We enjoyed the meal, as always, but I have to say that I was definitely distracted by the couple at the adjoining table, given that the male of the pair was wearing a tee-shirt of the type I usually reserve for exercise and yardwork, complimented by non-matching shorts that looked more like those worn by basketball players, and sandals. The woman with him was dressed very slightly more suitably.
Now, I know why the restaurant didn’t turn them away on grounds of attire – simply because it’s newish and is still running on the bare edge of profitability – and, in fact, one of the reasons we frequent it, in addition to the excellent food and setting [disregarding the attire of some patrons], is because we want it to survive and prosper and to continue to provide a higher level of food and service than all the fast-food outlets and mid-scale chain restaurants that proliferate in a regional university town.
Nonetheless, I am frankly baffled and astounded by what so many people wear out in public in the name of comfort(?) or convenience (?). The Italian restaurant is not exorbitant in its pricing, but it’s anything but bare-bones cheap, either, and I’m certain those thankfully few of its all too casually dressed patrons could certainly afford better attire than tee-shirts and running/basketball shorts, although from what I’ve seen advertised some of that sort of attire actually costs more than clothing that would seem more suitable to public appearances and dining in restaurants.
I understand the supposed lure of comfort, but what I don’t understand is why so many people wear “outfits” (for lack of a better term) that make them look their worst. There are plenty of clothes that are comfortable, affordable, and enhance the wearer’s presence – or at least don’t worsen his or her appearance. One fashion designer was reputed to have said that his clothes were designed to make a woman look more attractive than if she were stark naked, and as I unfortunately age, I know that my clothed appearance is definitely more attractive than my unclothed appearance.

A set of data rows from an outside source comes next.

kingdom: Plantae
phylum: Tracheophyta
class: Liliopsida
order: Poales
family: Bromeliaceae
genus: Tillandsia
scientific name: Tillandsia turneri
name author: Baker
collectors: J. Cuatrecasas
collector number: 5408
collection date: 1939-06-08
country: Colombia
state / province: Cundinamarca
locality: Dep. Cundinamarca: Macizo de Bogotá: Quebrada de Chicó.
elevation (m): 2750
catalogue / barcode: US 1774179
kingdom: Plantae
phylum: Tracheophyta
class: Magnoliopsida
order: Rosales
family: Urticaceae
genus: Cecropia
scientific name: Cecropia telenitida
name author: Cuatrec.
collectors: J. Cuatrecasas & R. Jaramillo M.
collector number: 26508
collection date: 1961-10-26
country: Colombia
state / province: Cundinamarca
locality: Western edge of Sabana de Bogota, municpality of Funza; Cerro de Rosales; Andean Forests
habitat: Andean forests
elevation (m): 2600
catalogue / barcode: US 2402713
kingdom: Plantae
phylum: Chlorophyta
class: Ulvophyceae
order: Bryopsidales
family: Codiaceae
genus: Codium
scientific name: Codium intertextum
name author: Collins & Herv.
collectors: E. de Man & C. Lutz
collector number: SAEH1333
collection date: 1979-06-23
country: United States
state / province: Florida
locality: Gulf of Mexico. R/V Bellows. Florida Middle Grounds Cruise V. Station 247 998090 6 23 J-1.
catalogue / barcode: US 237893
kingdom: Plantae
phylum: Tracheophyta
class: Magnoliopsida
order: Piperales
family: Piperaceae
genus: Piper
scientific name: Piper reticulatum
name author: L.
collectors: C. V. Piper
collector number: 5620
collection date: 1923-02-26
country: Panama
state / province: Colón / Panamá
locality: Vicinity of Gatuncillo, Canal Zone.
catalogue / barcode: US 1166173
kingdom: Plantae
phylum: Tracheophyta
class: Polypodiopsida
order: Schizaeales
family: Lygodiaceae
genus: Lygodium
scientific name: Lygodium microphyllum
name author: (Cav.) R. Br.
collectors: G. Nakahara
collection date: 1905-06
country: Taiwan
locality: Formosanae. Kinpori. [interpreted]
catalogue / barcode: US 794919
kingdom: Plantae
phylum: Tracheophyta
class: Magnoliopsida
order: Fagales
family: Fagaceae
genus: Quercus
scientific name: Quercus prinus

The same general observation goes for men’s and women’s grooming. Why are hair “styles” and beard styles seemingly designed to make the wearer look worse? Or have people gotten so narcissistic that they can’t tell what does look good? And don’t tell me it’s for convenience… beards so unkempt that they get into everything including food, and that everything gets into, aren’t exactly convenient. I’m not against facial hair per se, and I have several acquaintances who look far better in their well-trimmed beards than they would bare-faced, but what’s with the growth of slovenly clothing and grooming that seems to be spreading? Is it just another aspect of the “shock culture? If so, I’ll admit I find it shocking, shockingly stupid and ill-mannered. But then I’m an anachronistic troglodyte who believes in wearing in public clean clothes that are actually clothing, as opposed to excessive skin-exposing exercise gear, and at least vaguely match, and grooming that doesn’t make people want to move away in fear and disgust.